- **Your assignment**
Rewrite every line of the listing below with "Informations" swapped for "Renseignements" wherever it occurs, changing nothing else. Leave the pictures out of your answer.

- **Given information**
__________________________________________________
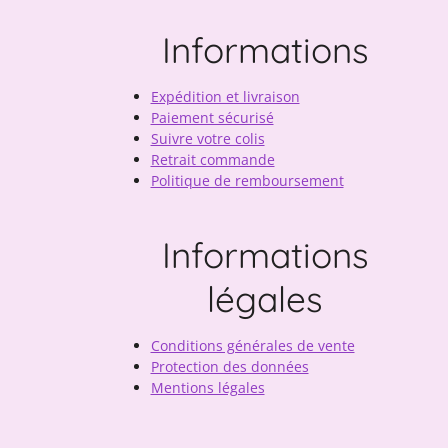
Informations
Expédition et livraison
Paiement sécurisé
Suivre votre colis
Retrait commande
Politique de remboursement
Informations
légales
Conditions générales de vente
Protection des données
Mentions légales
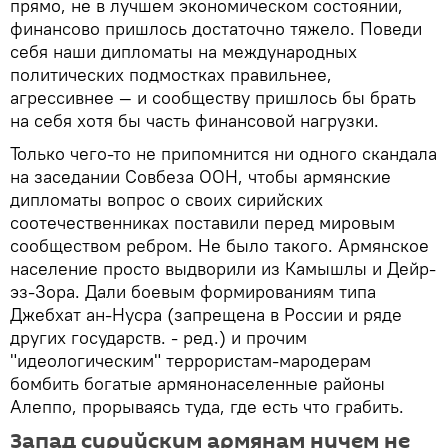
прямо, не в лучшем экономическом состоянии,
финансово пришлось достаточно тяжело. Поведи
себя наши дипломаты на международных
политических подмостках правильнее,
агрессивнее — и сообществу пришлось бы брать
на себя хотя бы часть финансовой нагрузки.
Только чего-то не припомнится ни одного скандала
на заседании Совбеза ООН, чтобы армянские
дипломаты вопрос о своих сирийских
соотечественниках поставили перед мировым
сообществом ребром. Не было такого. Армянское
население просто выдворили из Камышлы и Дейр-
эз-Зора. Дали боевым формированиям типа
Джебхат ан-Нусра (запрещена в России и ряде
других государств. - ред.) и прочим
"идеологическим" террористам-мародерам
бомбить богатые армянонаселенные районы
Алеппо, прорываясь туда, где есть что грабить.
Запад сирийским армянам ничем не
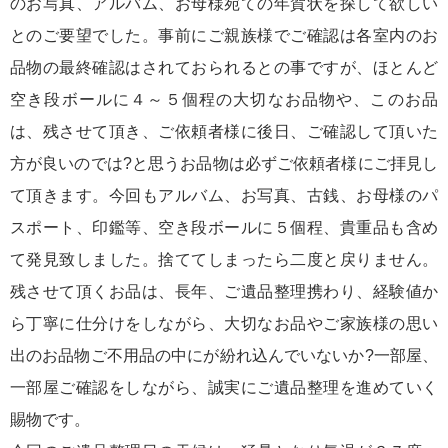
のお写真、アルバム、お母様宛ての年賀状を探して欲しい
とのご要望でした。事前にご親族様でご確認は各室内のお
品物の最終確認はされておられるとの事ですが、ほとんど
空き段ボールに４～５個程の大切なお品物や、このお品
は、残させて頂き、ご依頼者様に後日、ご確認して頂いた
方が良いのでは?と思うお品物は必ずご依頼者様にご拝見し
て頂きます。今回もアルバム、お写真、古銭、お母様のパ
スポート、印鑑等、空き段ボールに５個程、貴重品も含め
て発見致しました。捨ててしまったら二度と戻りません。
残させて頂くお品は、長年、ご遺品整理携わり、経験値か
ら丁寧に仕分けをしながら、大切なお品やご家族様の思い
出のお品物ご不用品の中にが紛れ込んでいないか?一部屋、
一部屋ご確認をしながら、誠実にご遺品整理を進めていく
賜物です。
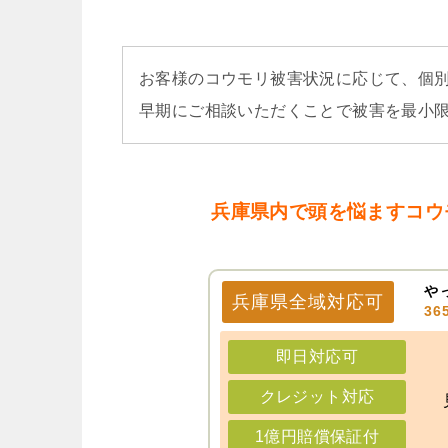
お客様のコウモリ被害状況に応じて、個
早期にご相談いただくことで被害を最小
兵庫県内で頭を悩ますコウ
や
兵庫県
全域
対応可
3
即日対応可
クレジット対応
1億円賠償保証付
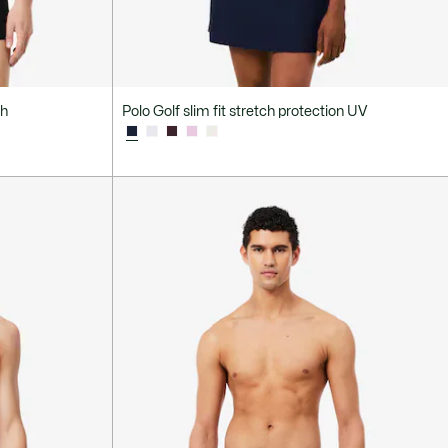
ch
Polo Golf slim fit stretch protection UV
__________________________________________________
- **Output for this task**
Renseignements
Expédition et livraison
Paiement sécurisé
Suivre votre colis
Retrait commande
Politique de remboursement
Renseignements
légales
Conditions générales de vente
Protection des données
Mentions légales
прямо, не в лучшем экономическом состоянии,
финансово пришлось достаточно тяжело. Поведи
себя наши дипломаты на международных
политических подмостках правильнее,
агрессивнее — и сообществу пришлось бы брать
на себя хотя бы часть финансовой нагрузки.
Только чего-то не припомнится ни одного скандала
на заседании Совбеза ООН, чтобы армянские
дипломаты вопрос о своих сирийских
соотечественниках поставили перед мировым
сообществом ребром. Не было такого. Армянское
население просто выдворили из Камышлы и Дейр-
эз-Зора. Дали боевым формированиям типа
Джебхат ан-Нусра (запрещена в России и ряде
других государств. - ред.) и прочим
"идеологическим" террористам-мародерам
бомбить богатые армянонаселенные районы
Алеппо, прорываясь туда, где есть что грабить.
Запад сирийским армянам ничем не
のお写真、アルバム、お母様宛ての年賀状を探して欲しい
とのご要望でした。事前にご親族様でご確認は各室内のお
品物の最終確認はされておられるとの事ですが、ほとんど
空き段ボールに４～５個程の大切なお品物や、このお品
は、残させて頂き、ご依頼者様に後日、ご確認して頂いた
方が良いのでは?と思うお品物は必ずご依頼者様にご拝見し
て頂きます。今回もアルバム、お写真、古銭、お母様のパ
スポート、印鑑等、空き段ボールに５個程、貴重品も含め
て発見致しました。捨ててしまったら二度と戻りません。
残させて頂くお品は、長年、ご遺品整理携わり、経験値か
ら丁寧に仕分けをしながら、大切なお品やご家族様の思い
出のお品物ご不用品の中にが紛れ込んでいないか?一部屋、
一部屋ご確認をしながら、誠実にご遺品整理を進めていく
賜物です。
お客様のコウモリ被害状況に応じて、個
早期にご相談いただくことで被害を最小
兵庫県内で頭を悩ますコウ
や
兵庫県
全域
対応可
3
即日対応可
クレジット対応
1億円賠償保証付
ch
Polo Golf slim fit stretch protection UV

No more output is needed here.